# [WORK TO BE COMPLETED]
Extract each line below that contains the string "interacting", copying it in full.

# [PROVIDED DATA]
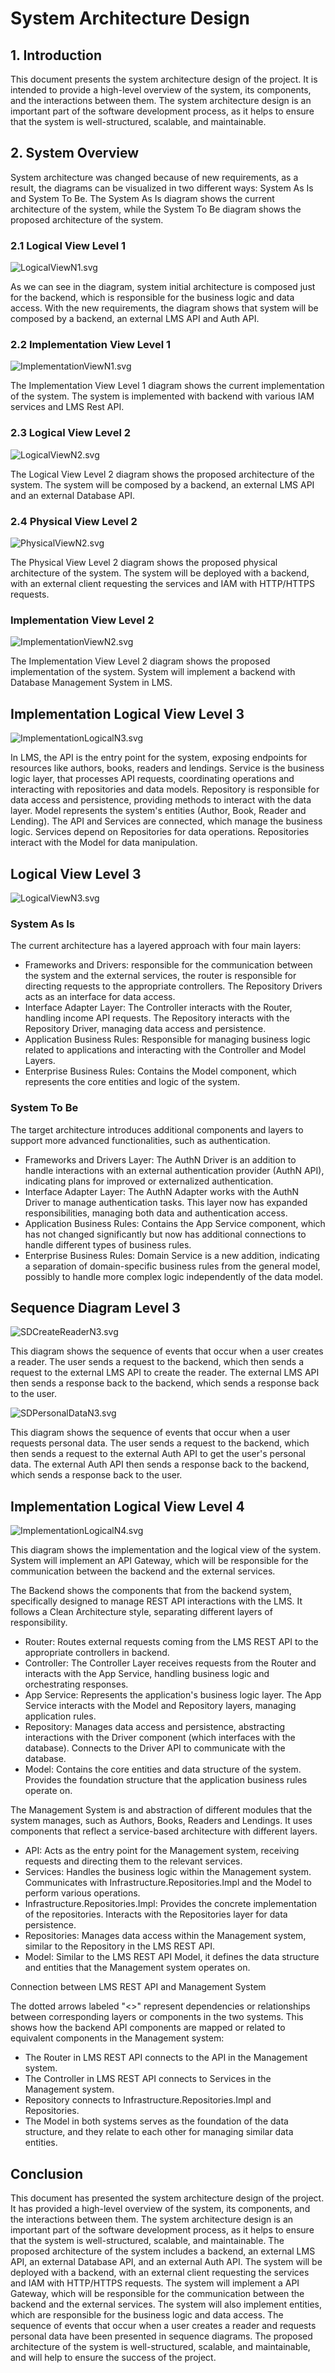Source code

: # System Architecture Design

## 1. Introduction

This document presents the system architecture design of the project. It is intended to provide a high-level overview of the system, its components, and the interactions between them. 
The system architecture design is an important part of the software development process, as it helps to ensure that the system is well-structured, scalable, and maintainable.

## 2. System Overview
 
System architecture was changed because of new requirements, as a result, the diagrams can be visualized in two different ways: 
System As Is and System To Be. The System As Is diagram shows the current architecture of the system, while the System To Be diagram shows the proposed architecture of the system.

### 2.1 Logical View Level 1

![LogicalViewN1.svg](/Docs/Diagrams/LogicalViewN1.svg)

As we can see in the diagram, system initial architecture is composed just for the backend, which is responsible for the business logic and data access.
With the new requirements, the diagram shows that system will be composed by a backend, an external LMS API and Auth API.

### 2.2 Implementation View Level 1

![ImplementationViewN1.svg](/Docs/Diagrams/ImplementationViewN1.svg)

The Implementation View Level 1 diagram shows the current implementation of the system. The system is implemented with backend with various IAM services and LMS Rest API.

### 2.3 Logical View Level 2

![LogicalViewN2.svg](/Docs/Diagrams/LogicalViewN2.svg)

The Logical View Level 2 diagram shows the proposed architecture of the system. The system will be composed by a backend, an external LMS API and an external Database API.

### 2.4 Physical View Level 2

![PhysicalViewN2.svg](/Docs/Diagrams/PhysicalViewN2.svg)

The Physical View Level 2 diagram shows the proposed physical architecture of the system. The system will be deployed with a backend, with an external client requesting the services and IAM with HTTP/HTTPS requests.

### Implementation View Level 2

![ImplementationViewN2.svg](/Docs/Diagrams/ImplementationViewN2.svg)

The Implementation View Level 2 diagram shows the proposed implementation of the system. System will implement a backend with Database Management System in LMS.

## Implementation Logical View Level 3

![ImplementationLogicalN3.svg](/Docs/Diagrams/ImplementationLogicalN3.svg)

In LMS, the API is the entry point for the system, exposing endpoints for resources like authors, books, readers and lendings.
Service is the business logic layer, that processes API requests, coordinating operations and interacting with repositories and data models.
Repository is responsible for data access and persistence, providing methods to interact with the data layer.
Model represents the system's entities (Author, Book, Reader and Lending).
The API and Services are connected, which manage the business logic.
Services depend on Repositories for data operations.
Repositories interact with the Model for data manipulation.

## Logical View Level 3

![LogicalViewN3.svg](/Docs/Diagrams/LogicalViewN3.svg)

### System As Is

The current architecture has a layered approach with four main layers:
- Frameworks and Drivers: responsible for the communication between the system and the external services, the router is responsible for directing requests to the appropriate controllers. The Repository Drivers acts as an interface for data access.
- Interface Adapter Layer: The Controller interacts with the Router, handling income API requests. The Repository interacts with the Repository Driver, managing data access and persistence.
- Application Business Rules: Responsible for managing business logic related to applications and interacting with the Controller and Model Layers.
- Enterprise Business Rules: Contains the Model component, which represents the core entities and logic of the system.

### System To Be

The target architecture introduces additional components and layers to support more advanced functionalities, such as authentication.
- Frameworks and Drivers Layer: The AuthN Driver is an addition to handle interactions with an external authentication provider (AuthN API), indicating plans for improved or externalized authentication.
- Interface Adapter Layer: The AuthN Adapter works with the AuthN Driver to manage authentication tasks. This layer now has expanded responsibilities, managing both data and authentication access.
- Application Business Rules: Contains the App Service component, which has not changed significantly but now has additional connections to handle different types of business rules.
- Enterprise Business Rules: Domain Service is a new addition, indicating a separation of domain-specific business rules from the general model, possibly to handle more complex logic independently of the data model.

## Sequence Diagram Level 3

![SDCreateReaderN3.svg](/Docs/Diagrams/SDCreateReaderN3.svg)

This diagram shows the sequence of events that occur when a user creates a reader. The user sends a request to the backend, which then sends a request to the external LMS API to create the reader. The external LMS API then sends a response back to the backend, which sends a response back to the user.

![SDPersonalDataN3.svg](/Docs/Diagrams/SDPersonalDataN3.svg)

This diagram shows the sequence of events that occur when a user requests personal data. The user sends a request to the backend, which then sends a request to the external Auth API to get the user's personal data. The external Auth API then sends a response back to the backend, which sends a response back to the user.

## Implementation Logical View Level 4

![ImplementationLogicalN4.svg](/Docs/Diagrams/ImplementationLogicalN4.svg)

This diagram shows the implementation and the logical view of the system. System will implement an API Gateway, which will be responsible for the communication between the backend and the external services. 

The Backend shows the components that from the backend system, specifically designed to manage REST API interactions with the LMS. It follows a Clean Architecture style, separating different layers of responsibility.

- Router: Routes external requests coming from the LMS REST API to the appropriate controllers in backend.
- Controller: The Controller Layer receives requests from the Router and interacts with the App Service, handling business logic and orchestrating responses.
- App Service: Represents the application's business logic layer. The App Service interacts with the Model and Repository layers, managing application rules.
- Repository: Manages data access and persistence, abstracting interactions with the Driver component (which interfaces with the database). Connects to the Driver API to communicate with the database.
- Model: Contains the core entities and data structure of the system. Provides the foundation structure that the application business rules operate on.

The Management System is and abstraction of different modules that the system manages, such as Authors, Books, Readers and Lendings. It uses components that reflect a service-based architecture with different layers.

- API: Acts as the entry point for the Management system, receiving requests and directing them to the relevant services. 
- Services: Handles the business logic within the Management system. Communicates with Infrastructure.Repositories.Impl and the Model to perform various operations.
- Infrastructure.Repositories.Impl: Provides the concrete implementation of the repositories. Interacts with the Repositories layer for data persistence.
- Repositories: Manages data access within the Management system, similar to the Repository in the LMS REST API.
- Model: Similar to the LMS REST API Model, it defines the data structure and entities that the Management system operates on.

Connection between LMS REST API and Management System

The dotted arrows labeled "<<manifest>>" represent dependencies or relationships between corresponding layers or components in the two systems. This shows how the backend API components are mapped or related to equivalent components in the Management system:

- The Router in LMS REST API connects to the API in the Management system.
- The Controller in LMS REST API connects to Services in the Management system.
- Repository connects to Infrastructure.Repositories.Impl and Repositories.
- The Model in both systems serves as the foundation of the data structure, and they relate to each other for managing similar data entities.

## Conclusion 

This document has presented the system architecture design of the project. It has provided a high-level overview of the system, its components, and the interactions between them. The system architecture design is an important part of the software development process, 
as it helps to ensure that the system is well-structured, scalable, and maintainable. The proposed architecture of the system includes a backend, an external LMS API, an external Database API, and an external Auth API. The system will be deployed with a backend, 
with an external client requesting the services and IAM with HTTP/HTTPS requests. The system will implement a API Gateway, which will be responsible for the communication between the backend and the external services. The system will also implement entities, 
which are responsible for the business logic and data access. The sequence of events that occur when a user creates a reader and requests personal data have been presented in sequence diagrams. The proposed architecture of the system is well-structured, scalable, 
and maintainable, and will help to ensure the success of the project.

# [RESPONSE TO THE EXERCISE]
Service is the business logic layer, that processes API requests, coordinating operations and interacting with repositories and data models.
- Application Business Rules: Responsible for managing business logic related to applications and interacting with the Controller and Model Layers.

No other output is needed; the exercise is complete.